In conjunction with the opening of the much-anticipated Considering Detroit and Considering Architecture: Sustainable Designs from Detroit, Monster Island (currently musicians Cary Loren, Matt Smith, Mary Alice, Aliccia Berg and Jamie Easter) presents a shadow play, with a light show and live accompaniment. Mu, Loren explains, comes from the writings of Madame Blavatsky who places it in the Pacific some 50,000 or more years ago: "She says that civilization grew out of root races and beings took the form of humans, then the island sunk and the groups inhabited nearby islands.
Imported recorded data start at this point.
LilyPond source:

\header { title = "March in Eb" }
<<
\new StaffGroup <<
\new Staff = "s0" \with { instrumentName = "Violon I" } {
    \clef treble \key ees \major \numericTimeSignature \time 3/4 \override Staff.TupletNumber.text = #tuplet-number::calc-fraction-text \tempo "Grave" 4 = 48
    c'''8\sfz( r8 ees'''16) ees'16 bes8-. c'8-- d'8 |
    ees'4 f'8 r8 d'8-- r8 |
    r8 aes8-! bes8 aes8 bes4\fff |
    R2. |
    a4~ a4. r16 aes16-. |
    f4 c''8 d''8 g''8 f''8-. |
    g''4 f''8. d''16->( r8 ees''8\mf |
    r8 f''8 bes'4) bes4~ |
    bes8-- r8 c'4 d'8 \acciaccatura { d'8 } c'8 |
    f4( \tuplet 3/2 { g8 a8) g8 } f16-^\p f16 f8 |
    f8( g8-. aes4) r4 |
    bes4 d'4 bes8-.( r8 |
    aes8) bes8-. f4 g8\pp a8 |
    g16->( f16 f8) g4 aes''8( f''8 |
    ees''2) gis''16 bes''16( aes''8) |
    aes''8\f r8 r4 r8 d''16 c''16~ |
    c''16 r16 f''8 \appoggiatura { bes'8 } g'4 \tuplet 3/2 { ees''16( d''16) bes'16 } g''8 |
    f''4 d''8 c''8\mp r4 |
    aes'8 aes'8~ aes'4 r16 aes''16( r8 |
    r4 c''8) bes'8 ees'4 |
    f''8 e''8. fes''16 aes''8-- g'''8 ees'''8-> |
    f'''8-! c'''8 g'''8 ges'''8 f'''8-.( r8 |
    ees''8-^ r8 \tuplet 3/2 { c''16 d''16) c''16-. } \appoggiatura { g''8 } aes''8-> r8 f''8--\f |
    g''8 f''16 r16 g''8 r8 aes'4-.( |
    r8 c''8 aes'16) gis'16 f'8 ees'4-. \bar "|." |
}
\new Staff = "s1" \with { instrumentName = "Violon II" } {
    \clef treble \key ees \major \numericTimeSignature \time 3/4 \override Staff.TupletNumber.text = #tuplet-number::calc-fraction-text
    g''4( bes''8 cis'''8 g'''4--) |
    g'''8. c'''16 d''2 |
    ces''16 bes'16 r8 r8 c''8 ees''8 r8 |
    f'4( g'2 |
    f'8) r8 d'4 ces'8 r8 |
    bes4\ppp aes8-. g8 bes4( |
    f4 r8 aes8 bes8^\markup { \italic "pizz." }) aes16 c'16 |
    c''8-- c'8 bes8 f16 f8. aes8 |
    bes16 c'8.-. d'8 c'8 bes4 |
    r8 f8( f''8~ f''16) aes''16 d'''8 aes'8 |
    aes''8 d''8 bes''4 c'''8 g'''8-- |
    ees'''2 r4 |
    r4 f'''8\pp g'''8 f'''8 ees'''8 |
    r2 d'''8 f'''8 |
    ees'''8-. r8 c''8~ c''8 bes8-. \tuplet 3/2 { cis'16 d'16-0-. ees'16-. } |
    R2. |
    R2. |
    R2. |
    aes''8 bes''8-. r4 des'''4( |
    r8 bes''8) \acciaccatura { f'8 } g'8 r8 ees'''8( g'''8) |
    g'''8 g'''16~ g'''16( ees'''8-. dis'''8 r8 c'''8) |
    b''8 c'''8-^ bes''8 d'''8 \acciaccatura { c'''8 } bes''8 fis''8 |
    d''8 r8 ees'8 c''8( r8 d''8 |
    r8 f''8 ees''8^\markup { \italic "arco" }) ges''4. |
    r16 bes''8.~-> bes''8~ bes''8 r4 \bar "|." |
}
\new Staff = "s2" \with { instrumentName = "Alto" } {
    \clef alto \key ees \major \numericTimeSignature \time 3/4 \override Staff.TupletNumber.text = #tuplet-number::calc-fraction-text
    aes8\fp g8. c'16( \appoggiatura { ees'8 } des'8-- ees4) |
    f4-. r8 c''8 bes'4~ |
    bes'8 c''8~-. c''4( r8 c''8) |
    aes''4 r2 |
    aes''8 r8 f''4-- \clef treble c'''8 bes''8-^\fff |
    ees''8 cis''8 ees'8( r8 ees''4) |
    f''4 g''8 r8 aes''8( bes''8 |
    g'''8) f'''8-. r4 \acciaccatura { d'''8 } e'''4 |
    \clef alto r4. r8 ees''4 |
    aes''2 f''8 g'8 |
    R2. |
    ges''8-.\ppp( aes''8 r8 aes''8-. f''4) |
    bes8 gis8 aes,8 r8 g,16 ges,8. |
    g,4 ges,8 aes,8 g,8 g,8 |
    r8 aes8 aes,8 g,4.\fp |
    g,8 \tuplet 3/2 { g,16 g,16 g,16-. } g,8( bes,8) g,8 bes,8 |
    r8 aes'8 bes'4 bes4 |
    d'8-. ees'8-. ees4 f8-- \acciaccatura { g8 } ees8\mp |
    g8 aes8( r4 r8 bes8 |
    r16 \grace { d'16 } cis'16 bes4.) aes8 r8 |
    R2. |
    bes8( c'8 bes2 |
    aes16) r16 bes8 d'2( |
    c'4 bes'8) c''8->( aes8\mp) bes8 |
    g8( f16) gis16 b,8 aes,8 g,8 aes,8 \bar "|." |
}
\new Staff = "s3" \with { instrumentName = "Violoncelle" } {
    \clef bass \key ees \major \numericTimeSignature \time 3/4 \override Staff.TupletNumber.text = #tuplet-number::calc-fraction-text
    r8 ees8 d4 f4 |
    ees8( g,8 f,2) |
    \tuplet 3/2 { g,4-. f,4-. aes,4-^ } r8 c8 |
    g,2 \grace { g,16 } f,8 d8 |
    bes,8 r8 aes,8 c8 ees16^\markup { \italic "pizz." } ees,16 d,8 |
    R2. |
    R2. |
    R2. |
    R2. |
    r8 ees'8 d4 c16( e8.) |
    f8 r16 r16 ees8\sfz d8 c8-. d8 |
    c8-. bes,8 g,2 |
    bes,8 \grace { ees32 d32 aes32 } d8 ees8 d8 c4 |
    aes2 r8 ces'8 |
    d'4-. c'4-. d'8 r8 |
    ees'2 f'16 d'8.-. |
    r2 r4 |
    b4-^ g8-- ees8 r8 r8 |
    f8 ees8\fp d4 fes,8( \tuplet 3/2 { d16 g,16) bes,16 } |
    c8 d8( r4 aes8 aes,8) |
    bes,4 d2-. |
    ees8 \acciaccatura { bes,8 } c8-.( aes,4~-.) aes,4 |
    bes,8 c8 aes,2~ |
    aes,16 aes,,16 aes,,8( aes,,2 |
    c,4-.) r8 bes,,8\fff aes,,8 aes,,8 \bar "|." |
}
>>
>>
We're telling the history of shadow theater from prehistory to the island of Mu to the beginning of cinema — how it traveled through different cultures like Indonesia, India and China, and was revived in 1890s in Paris when the word 'avant-garde' was first used in a text written about shadow theater." Rehearsal for the destruction of Mu shows at 9 p.m., at the Museum of Contemporary Art Detroit, 4454 Woodward Ave., Detroit; 313-832-6622.

SUNDAY • 11
TIEMPO LIBRE
SHAKE YER CULO

Ok, we couldn't resist using this blurb as a platform for the hot promo shot of metrosexual-looking Latin guys frolicking in frothy ocean backwash. They're really having a blast, no? You know you wish that were you, yes? That said, the Miami-based, Cuban-born members of the timba band are immensely talented (Grammy-nominated, even) in their art. They'll perform along with the DSO in a special commission by Venezuelan composer Ricardo Lorenz in collaboration with Tiempo Libre's Jorge Gomez. The idea is to blend the past and present of Cuban music with the Euro-orchestral tradition in a sort of Latin throwdown with strings. At 3 p.m. in Orchestra Hall, 3711 Woodward Ave., Detroit; 313-576-5100.